US journalist Danny Fenster arrives home after 6 months in jail in Myanmar

American journalist Danny Fenster, who was freed after nearly six months in jail in military-ruled Myanmar, arrived yesterday in the United States for an emotional reunion with his family.

r Fenster, who was sentenced last week to 11 years of hard labour, was handed over on Monday to former US diplomat Bill Richardson, who helped negotiate the release.

He is one of more than 100 journalists, media officials or publishers who have been detained since the military ousted the elected government of Nobel laureate Aung San Suu Kyi in February.

It’s been a “long time coming, a moment I had been imagining so intensely for so long,” a bearded and shaggy-haired Mr Fenster said after landing in New York. “Surpasses everything I had imagined.”

As he exited a car outside an airport hotel, Mr Fenster’s mother rushed over to hug him, as did his brother and father. Late on Monday, as Mr Fenster transited through Qatar, he told reporters that he was physically OK and had not been starved or beaten while in custody.

While jailed, he had told his lawyer that he believed he had Covid-19, though prison authorities denied that.

Mr Fenster, the managing editor of online magazine Frontier Myanmar, was convicted on Friday of spreading false or inflammatory information, contacting illegal organisations and violating visa regulations.

Days before his conviction, he learned he had been charged with additional violations that put him at risk of a life sentence.

It “feels great to get Danny back home.
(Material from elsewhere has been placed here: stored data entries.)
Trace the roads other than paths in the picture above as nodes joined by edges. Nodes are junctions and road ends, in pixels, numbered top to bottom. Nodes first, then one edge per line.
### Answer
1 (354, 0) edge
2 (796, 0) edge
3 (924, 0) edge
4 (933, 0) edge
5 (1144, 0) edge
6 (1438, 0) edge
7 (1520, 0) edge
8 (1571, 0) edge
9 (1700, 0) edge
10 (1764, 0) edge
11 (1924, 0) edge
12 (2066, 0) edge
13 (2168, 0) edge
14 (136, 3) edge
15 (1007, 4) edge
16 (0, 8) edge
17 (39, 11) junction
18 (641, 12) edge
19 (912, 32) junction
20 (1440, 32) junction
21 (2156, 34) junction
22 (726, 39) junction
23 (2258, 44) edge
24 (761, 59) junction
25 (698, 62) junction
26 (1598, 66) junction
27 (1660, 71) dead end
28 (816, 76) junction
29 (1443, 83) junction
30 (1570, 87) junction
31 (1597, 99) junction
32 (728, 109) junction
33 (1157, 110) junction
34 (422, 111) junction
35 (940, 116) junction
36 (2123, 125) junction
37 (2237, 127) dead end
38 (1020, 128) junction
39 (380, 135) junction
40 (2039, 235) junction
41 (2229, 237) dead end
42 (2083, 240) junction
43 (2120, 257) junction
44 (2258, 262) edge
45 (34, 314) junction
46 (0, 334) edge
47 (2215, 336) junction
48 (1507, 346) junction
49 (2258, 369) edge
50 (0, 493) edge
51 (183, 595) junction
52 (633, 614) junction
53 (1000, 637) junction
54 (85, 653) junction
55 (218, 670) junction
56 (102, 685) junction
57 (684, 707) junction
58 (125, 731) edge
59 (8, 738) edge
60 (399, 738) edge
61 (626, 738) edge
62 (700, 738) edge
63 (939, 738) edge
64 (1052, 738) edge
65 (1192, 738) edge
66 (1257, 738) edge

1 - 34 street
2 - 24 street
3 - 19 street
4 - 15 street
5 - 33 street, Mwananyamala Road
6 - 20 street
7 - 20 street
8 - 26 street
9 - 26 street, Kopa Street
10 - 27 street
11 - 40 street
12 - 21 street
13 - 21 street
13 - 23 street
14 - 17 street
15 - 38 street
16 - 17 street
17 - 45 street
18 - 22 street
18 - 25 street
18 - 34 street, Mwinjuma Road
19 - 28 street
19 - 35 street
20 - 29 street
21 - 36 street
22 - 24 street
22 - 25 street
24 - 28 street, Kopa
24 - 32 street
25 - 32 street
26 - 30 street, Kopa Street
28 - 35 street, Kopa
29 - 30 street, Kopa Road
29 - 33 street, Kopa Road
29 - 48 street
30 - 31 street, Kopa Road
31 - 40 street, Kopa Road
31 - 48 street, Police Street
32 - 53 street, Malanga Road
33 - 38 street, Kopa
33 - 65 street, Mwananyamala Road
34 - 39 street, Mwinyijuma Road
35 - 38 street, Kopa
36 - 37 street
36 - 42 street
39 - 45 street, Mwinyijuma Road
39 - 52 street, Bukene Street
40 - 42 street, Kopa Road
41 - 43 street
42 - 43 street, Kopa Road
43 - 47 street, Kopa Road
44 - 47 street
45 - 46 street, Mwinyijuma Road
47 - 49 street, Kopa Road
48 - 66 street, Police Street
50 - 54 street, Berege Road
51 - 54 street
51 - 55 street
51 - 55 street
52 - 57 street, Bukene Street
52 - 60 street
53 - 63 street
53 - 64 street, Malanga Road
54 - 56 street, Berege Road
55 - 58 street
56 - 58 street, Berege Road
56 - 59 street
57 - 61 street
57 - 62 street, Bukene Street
It’s worth the effort, worth everything we did,” said Mr Richardson, a former governor of New Mexico and past ambassador to the United Nations who helped negotiate the release through his foundation.

Mr Fenster’s mother, Rose, described the ordeal as a “nightmare” and the family expressed relief that it was over.

It “feels great, he’s safe, that’s all we want,” his father, Buddy, said.

Mr Fenster  in a knit hat that he said was a gift from another prisoner  joked that the first thing he would do is get a shave and a haircut.

He has been in detention since he was arrested at Yangon International Airport on May 24.

The exact allegations against him were never clear, but much of the prosecution’s case appeared to hinge on proving that he was employed by another online news site that was ordered closed this year during the crackdown on the media that followed the military takeover.

He used to work for the site but left that job last year.